Published: 20/02/2019

Katharine Bird, Advanced Nurse Practitioner, was awarded an MBE in the Queen’s Birthday Honours List last June for her work to improve the lives of vulnerable young women in our inpatient unit at Ardenleigh.

On Thursday 7 February, Katharine visited  Buckingham Palace with members of her family to receive her MBE from the Prince of Wales. 

Katharine, pictured here with her award, said of the experience:

“I had an amazing day and everyone seemed to enjoy it. The palace was so beautiful and I met Prince Charles who was really interested in everyone.”


Katharine Bird

Since starting her career with the Trust as a student nurse 15 years ago, Katharine – known as Kat to her colleagues - has worked across a number of the Trust’s mental health services, including as a Staff Nurse and Deputy Ward Manager in Eating Disorders, a Community Psychiatric Nurse in the Mother and Baby Unit and a Ward Manager in a young people’s acute ward. More recently she has been working to support adults and teenagers with serious and complex mental illness in the Trust’s secure care facilities.

Whatever role she is in, Katharine puts the care and wellbeing of service users at the heart of everything she does. This includes leading local initiatives such as setting up groups to ensure service users, their families and carers are fully involved and are encouraged to participate in care plans and the running of the ward. 

She was nominated for her MBE following our Quality and Excellence Awards in 2017, when she won the Compassion in Quality category having received multiple nominations from her colleagues.

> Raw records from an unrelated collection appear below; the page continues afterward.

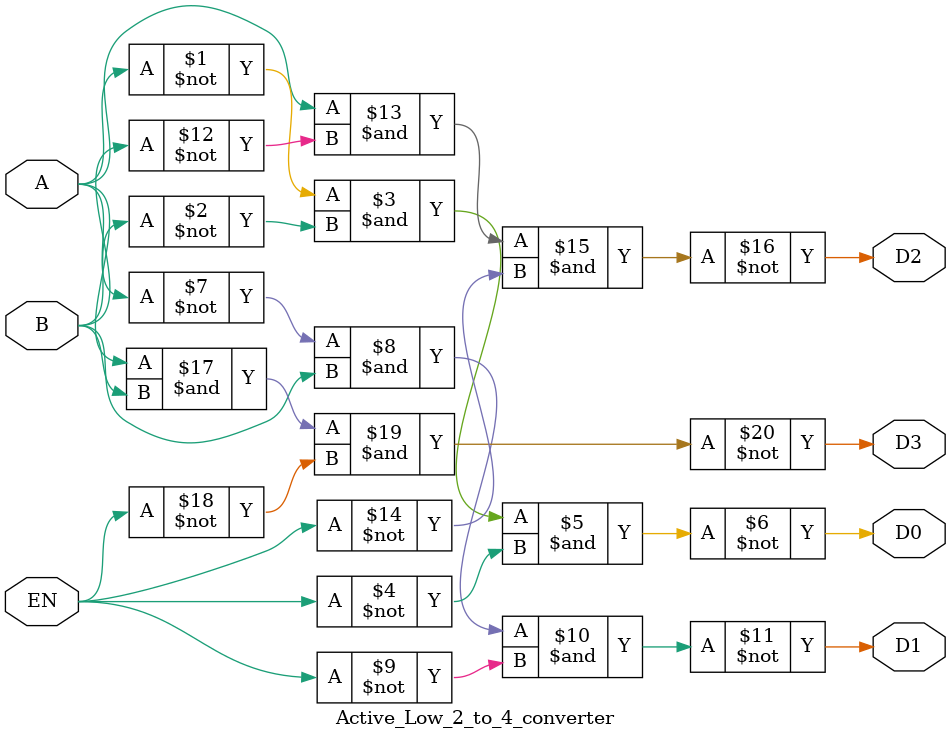
<source format=v>
module  Active_Low_2_to_4_converter(A,B,EN,D0,D1,D2,D3); //defines module

	input wire A; //defines an input A
	input wire B; //defines an input B
	input wire EN; //defines an input Enable, "EN"
	
	output wire D0; //defines an output wire D0
	output wire D1; //defines an output wire D1
	output wire D2; //defines an output wire D2
	output wire D3; //defines an output wire D3
	
	assign D0 = ~(~A & ~B & ~EN); //assigns logical expression to D0
	assign D1 = ~(~A & B & ~EN); //assigns logical expression to D1
	assign D2 = ~(A & ~B & ~EN); //assigns logical expression to D2
	assign D3 = ~(A & B & ~EN); //assigns logical expression to D3
	
endmodule //ends module

</source>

Sue Hartley, Executive Director of Nursing at the Trust, said:

“Kat embodies all that is great about the nursing profession and demonstrates the ‘6Cs’ of nursing – care, compassion, competence, communication, courage and commitment - in everything she does.  We are so proud of her and she truly deserves this award. For those just starting out in nursing, or thinking of joining the profession, seeing such a positive role model from the frontline of nursing being recognised in this way for her outstanding work is really inspiring. With people like Kat around, the nursing profession is in safe hands for many years to come.”